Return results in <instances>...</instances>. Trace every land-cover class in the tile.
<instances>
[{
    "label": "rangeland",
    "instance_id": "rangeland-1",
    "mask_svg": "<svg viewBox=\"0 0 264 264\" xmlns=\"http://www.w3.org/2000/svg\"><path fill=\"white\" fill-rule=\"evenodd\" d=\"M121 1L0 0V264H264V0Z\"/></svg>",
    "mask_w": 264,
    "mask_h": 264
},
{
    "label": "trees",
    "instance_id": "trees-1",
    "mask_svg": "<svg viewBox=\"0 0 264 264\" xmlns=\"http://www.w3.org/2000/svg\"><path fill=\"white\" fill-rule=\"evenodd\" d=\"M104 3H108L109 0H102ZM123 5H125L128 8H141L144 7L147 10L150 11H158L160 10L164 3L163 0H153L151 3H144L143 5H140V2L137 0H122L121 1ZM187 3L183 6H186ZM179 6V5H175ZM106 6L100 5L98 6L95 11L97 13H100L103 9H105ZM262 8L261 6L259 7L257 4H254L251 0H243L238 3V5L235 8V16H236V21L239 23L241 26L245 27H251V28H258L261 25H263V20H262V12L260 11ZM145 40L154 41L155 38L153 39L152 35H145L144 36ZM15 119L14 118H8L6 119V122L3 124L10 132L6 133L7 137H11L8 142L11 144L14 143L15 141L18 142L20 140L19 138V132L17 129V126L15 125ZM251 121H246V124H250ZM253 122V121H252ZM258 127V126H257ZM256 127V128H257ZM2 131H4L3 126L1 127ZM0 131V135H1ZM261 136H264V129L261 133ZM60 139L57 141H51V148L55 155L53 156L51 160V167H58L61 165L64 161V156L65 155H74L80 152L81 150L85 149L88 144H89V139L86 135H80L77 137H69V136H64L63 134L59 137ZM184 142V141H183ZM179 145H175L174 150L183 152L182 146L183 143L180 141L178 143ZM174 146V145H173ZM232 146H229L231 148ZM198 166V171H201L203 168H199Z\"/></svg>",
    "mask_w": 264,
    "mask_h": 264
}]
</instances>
····················
== WHAT THE EXERCISE ASKS ==
Update the records above, replacing "land-cover class" with "surface type" and leaving everything else unchanged.

== RESPONSE TO THIS TASK ==
Return results in <instances>...</instances>. Trace every surface type in the tile.
<instances>
[{
    "label": "rangeland",
    "instance_id": "rangeland-1",
    "mask_svg": "<svg viewBox=\"0 0 264 264\" xmlns=\"http://www.w3.org/2000/svg\"><path fill=\"white\" fill-rule=\"evenodd\" d=\"M121 1L0 0V264H264V0Z\"/></svg>",
    "mask_w": 264,
    "mask_h": 264
},
{
    "label": "trees",
    "instance_id": "trees-1",
    "mask_svg": "<svg viewBox=\"0 0 264 264\" xmlns=\"http://www.w3.org/2000/svg\"><path fill=\"white\" fill-rule=\"evenodd\" d=\"M104 3H108L109 0H102ZM123 5H125L128 8H141L144 7L147 10L150 11H158L160 10L164 3L163 0H153L151 3H144L143 5H140V2L137 0H122L121 1ZM187 3L183 6H186ZM179 6V5H175ZM106 6L100 5L98 6L95 11L97 13H100L103 9H105ZM262 8L261 6L259 7L257 4H254L251 0H243L238 3V5L235 8V16H236V21L239 23L241 26L245 27H251V28H258L261 25H263V20H262V12L260 11ZM145 40L154 41L155 38L153 39L152 35H145L144 36ZM15 119L14 118H8L6 119V122L3 124L10 132L6 133L7 137H11L8 142L11 144L14 143L15 141L18 142L20 140L19 138V132L17 129V126L15 125ZM251 121H246V124H250ZM253 122V121H252ZM258 127V126H257ZM256 127V128H257ZM2 131H4L3 126L1 127ZM0 131V135H1ZM261 136H264V129L261 133ZM60 139L57 141H51V148L55 155L53 156L51 160V167H58L61 165L64 161V156L65 155H74L80 152L81 150L85 149L88 144H89V139L86 135H80L77 137H69V136H64L63 134L59 137ZM184 142V141H183ZM179 145H175L174 150L183 152L182 146L183 143L180 141L178 143ZM174 146V145H173ZM232 146H229L231 148ZM198 166V171H201L203 168H199Z\"/></svg>",
    "mask_w": 264,
    "mask_h": 264
}]
</instances>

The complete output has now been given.